Content starts
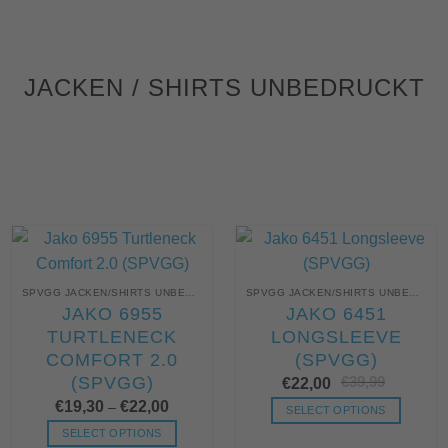
gewählt
gewählt
werden
werden
JACKEN / SHIRTS UNBEDRUCKT
SPVGG JACKEN/SHIRTS UNBEDRUCKT
SPVGG JACKEN/SHIRTS UNBEDRUCKT
JAKO 6955
JAKO 6451
TURTLENECK
LONGSLEEVE
COMFORT 2.0
(SPVGG)
(SPVGG)
€
39,99
Urs
Akt
€
22,00
Pre
Pre
€
19,30
€
22,00
war
ist:
–
SELECT OPTIONS
€39
€22
Dieses
SELECT OPTIONS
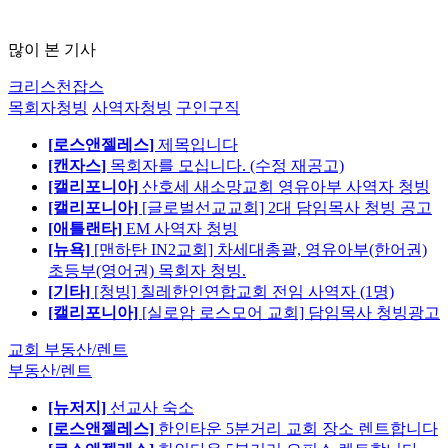
많이 본 기사
크리스천잡스
목회자청빙
사역자청빙
구인구직
[로스앤젤레스]
제목입니다
[캔자스]
목회자를 모십니다. (수정 재공고)
[캘리포니아]
산호세 새소망교회 영유아부 사역자 청빙
[캘리포니아]
[글로벌선교교회] 2대 담임목사 청빙 공고
[애틀랜타]
EM 사역자 청빙
[뉴욕]
[맨하탄 IN2교회] 차세대총괄, 영유아부(한어권)
초등부(영어권) 목회자 청빙.
[기타]
[청빙] 칠레한인연합교회 전임 사역자 (1명)
[캘리포니아]
[실로암 로스모어 교회] 담임목사 청빙광고
교회 부동산/렌트
부동산/렌트
[뉴저지]
선교사 숙소
[로스앤젤레스]
한인타운 5분거리 교회 장소 렌트합니다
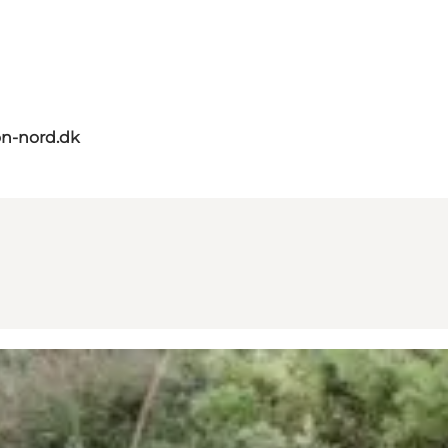
on-nord.dk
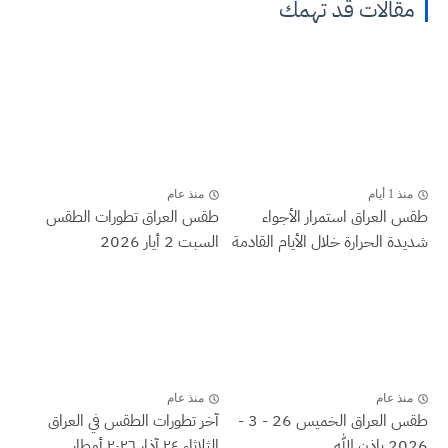
مقالات قد تهمك
منذ 1 أيام
منذ عام
طقس العراق ‏استمرار الأجواء
طقس العراق تطورات الطقس
شديدة الحرارة خلال الأيام القادمة
السبت 2 أيار 2026
منذ عام
منذ عام
طقس العراق الخميس 26 - 3 -
آخر تطورات الطقس في العراق
2026 باذن الله...
الثلاثاء ٢٤ آذار ٢٠٢٦ أمطار...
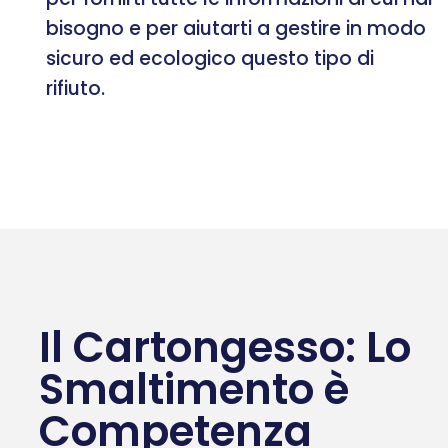
bisogno e per aiutarti a gestire in modo
sicuro ed ecologico questo tipo di
rifiuto.
Il Cartongesso: Lo
Smaltimento è
Competenza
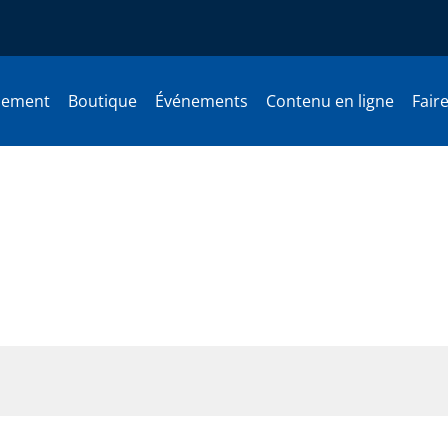
nement
Boutique
Événements
Contenu en ligne
Fair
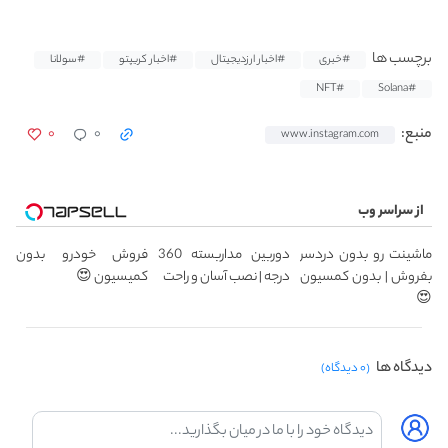
برچسب ها
#خبری
#اخبار ارزدیجیتال
#اخبار کریپتو
#سولانا
#NFT
#Solana
۰
۰
منبع:
www.instagram.com
از سراسر وب
ماشینت رو بدون دردسر
دوربین مداربسته 360
فروش خودرو بدون
بفروش | بدون کمسیون
درجه | نصب آسان و راحت
کمیسیون 😍
😍
دیدگاه ها
(۰ دیدگاه)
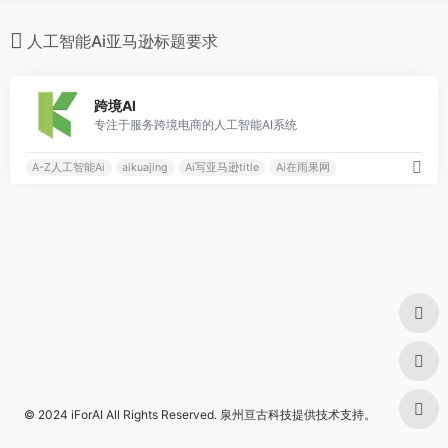
人工智能Ai亚马逊标题要求
0
跨境AI
专注于服务跨境电商的人工智能AI系统
A-Z人工智能Ai
aikuajing
Ai写亚马逊title
Ai在雨果网
© 2024
iForAI
All Rights Reserved.
泉州亘古科技
提供技术支持。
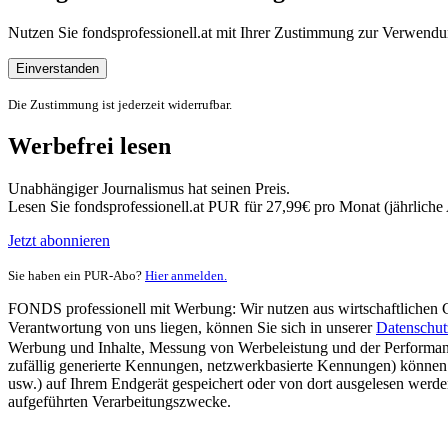
Nutzen Sie fondsprofessionell.at mit Ihrer Zustimmung zur Verwe
Einverstanden
Die Zustimmung ist jederzeit widerrufbar.
Werbefrei lesen
Unabhängiger Journalismus hat seinen Preis.
Lesen Sie fondsprofessionell.at PUR für 27,99€ pro Monat (jährlich
Jetzt abonnieren
Sie haben ein PUR-Abo?
Hier anmelden.
FONDS professionell mit Werbung: Wir nutzen aus wirtschaftlichen Gr
Verantwortung von uns liegen, können Sie sich in unserer
Datenschut
Werbung und Inhalte, Messung von Werbeleistung und der Performanc
zufällig generierte Kennungen, netzwerkbasierte Kennungen) können
usw.) auf Ihrem Endgerät gespeichert oder von dort ausgelesen werde
aufgeführten Verarbeitungszwecke.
Content ends
> Brief
Your reply must hold only the lines from the line containing "Ai写亚马逊title" through the end of the records above, written out exactly, both ends included, with no pictures, please.

> Final answer
Ai写亚马逊title
Ai在雨果网
© 2024
iForAI
All Rights Reserved.
泉州亘古科技
提供技术支持。
Nutzen Sie fondsprofessionell.at mit Ihrer Zustimmung zur Verwe
Einverstanden
Die Zustimmung ist jederzeit widerrufbar.
Werbefrei lesen
Unabhängiger Journalismus hat seinen Preis.
Lesen Sie fondsprofessionell.at PUR für 27,99€ pro Monat (jährlich
Jetzt abonnieren
Sie haben ein PUR-Abo?
Hier anmelden.
FONDS professionell mit Werbung: Wir nutzen aus wirtschaftlichen Gr
Verantwortung von uns liegen, können Sie sich in unserer
Datenschut
Werbung und Inhalte, Messung von Werbeleistung und der Performanc
zufällig generierte Kennungen, netzwerkbasierte Kennungen) können
usw.) auf Ihrem Endgerät gespeichert oder von dort ausgelesen werde
aufgeführten Verarbeitungszwecke.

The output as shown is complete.